[Records from a data collection]
-------
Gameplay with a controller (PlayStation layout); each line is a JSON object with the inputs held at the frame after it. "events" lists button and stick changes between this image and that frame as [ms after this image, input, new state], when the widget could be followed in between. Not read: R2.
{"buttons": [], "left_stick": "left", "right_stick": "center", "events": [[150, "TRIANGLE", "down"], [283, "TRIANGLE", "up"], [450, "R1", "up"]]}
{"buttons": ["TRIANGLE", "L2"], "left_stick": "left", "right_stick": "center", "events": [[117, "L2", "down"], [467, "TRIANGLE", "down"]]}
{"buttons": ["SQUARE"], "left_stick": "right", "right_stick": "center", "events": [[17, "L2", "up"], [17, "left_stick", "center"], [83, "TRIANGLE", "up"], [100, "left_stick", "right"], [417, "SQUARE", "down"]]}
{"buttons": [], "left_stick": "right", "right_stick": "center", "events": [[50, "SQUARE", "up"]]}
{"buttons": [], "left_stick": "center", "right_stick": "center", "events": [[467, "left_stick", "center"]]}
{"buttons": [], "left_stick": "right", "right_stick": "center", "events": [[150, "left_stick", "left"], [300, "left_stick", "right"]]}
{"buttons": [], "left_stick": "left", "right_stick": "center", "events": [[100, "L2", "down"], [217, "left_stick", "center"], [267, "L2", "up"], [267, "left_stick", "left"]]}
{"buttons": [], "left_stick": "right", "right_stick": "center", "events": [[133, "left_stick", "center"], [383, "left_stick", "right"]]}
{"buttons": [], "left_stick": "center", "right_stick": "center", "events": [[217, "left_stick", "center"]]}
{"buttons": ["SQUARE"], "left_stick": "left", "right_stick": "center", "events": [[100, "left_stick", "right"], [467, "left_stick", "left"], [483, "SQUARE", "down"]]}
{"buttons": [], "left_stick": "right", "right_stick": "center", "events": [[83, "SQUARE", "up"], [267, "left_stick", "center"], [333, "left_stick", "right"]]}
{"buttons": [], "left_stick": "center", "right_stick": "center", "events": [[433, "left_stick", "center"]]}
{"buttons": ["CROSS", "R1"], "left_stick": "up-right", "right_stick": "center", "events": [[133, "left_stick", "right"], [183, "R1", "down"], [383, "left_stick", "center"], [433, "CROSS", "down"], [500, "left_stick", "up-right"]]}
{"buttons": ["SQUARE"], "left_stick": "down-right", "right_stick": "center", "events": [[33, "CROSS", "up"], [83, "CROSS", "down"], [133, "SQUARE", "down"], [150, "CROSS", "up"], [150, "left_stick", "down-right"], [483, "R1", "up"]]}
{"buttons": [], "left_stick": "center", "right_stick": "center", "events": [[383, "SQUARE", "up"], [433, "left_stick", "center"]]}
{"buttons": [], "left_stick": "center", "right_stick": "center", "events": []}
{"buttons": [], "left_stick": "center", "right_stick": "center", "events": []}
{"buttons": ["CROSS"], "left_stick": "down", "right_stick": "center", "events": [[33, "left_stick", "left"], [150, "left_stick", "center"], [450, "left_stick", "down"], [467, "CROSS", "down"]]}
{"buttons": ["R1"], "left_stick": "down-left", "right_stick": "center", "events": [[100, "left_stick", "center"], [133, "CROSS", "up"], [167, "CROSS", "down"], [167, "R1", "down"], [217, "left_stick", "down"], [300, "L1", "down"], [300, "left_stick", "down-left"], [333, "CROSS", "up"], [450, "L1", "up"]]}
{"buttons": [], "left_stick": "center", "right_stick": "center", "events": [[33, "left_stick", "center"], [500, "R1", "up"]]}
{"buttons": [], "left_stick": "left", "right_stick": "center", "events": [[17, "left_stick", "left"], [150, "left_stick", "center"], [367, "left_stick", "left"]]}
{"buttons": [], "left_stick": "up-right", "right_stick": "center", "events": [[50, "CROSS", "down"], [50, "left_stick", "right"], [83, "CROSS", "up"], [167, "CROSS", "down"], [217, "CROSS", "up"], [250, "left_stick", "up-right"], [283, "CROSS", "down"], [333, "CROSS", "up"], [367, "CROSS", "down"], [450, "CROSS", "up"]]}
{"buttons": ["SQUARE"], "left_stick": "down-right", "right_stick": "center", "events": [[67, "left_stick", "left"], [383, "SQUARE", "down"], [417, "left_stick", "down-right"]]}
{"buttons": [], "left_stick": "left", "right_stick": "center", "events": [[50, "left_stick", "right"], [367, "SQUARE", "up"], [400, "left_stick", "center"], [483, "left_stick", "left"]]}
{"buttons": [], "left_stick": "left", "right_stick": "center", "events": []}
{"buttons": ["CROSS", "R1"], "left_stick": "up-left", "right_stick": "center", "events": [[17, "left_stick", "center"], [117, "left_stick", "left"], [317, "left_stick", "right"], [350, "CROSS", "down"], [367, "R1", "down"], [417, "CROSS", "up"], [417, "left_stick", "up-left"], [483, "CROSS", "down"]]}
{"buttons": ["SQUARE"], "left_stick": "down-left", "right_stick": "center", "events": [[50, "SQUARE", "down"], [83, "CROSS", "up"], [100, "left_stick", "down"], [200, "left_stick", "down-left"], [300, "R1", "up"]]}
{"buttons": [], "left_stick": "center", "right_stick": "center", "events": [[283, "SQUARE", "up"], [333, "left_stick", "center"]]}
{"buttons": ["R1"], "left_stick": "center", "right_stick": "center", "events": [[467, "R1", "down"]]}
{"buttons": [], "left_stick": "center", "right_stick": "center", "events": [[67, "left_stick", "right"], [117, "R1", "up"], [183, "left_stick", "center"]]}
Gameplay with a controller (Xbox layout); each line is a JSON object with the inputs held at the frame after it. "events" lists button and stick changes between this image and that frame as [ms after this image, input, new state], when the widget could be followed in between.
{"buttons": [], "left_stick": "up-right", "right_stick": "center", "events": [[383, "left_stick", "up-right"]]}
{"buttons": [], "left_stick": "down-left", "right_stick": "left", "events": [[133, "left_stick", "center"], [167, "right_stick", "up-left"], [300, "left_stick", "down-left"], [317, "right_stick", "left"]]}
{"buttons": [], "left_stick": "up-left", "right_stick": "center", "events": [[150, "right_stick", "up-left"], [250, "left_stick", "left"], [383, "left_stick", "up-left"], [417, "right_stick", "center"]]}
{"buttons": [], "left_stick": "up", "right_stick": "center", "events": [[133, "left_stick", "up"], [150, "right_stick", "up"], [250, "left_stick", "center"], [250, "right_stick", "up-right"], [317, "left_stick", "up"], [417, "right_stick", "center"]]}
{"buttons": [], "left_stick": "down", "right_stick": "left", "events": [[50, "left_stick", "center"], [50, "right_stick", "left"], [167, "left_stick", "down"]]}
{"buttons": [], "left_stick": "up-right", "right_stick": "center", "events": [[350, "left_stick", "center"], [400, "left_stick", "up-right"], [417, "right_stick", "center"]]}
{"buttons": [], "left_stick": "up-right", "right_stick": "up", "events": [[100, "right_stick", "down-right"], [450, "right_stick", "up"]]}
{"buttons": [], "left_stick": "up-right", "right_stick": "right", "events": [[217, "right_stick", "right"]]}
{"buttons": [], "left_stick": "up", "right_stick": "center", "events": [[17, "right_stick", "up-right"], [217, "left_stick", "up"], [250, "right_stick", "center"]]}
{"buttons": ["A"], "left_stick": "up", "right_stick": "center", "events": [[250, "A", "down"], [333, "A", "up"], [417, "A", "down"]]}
-------
YOUR TASK: What lines above mention "layout"? Copy each one.

COMPLETED EXERCISE:
Gameplay with a controller (PlayStation layout); each line is a JSON object with the inputs held at the frame after it. "events" lists button and stick changes between this image and that frame as [ms after this image, input, new state], when the widget could be followed in between. Not read: R2.
Gameplay with a controller (Xbox layout); each line is a JSON object with the inputs held at the frame after it. "events" lists button and stick changes between this image and that frame as [ms after this image, input, new state], when the widget could be followed in between.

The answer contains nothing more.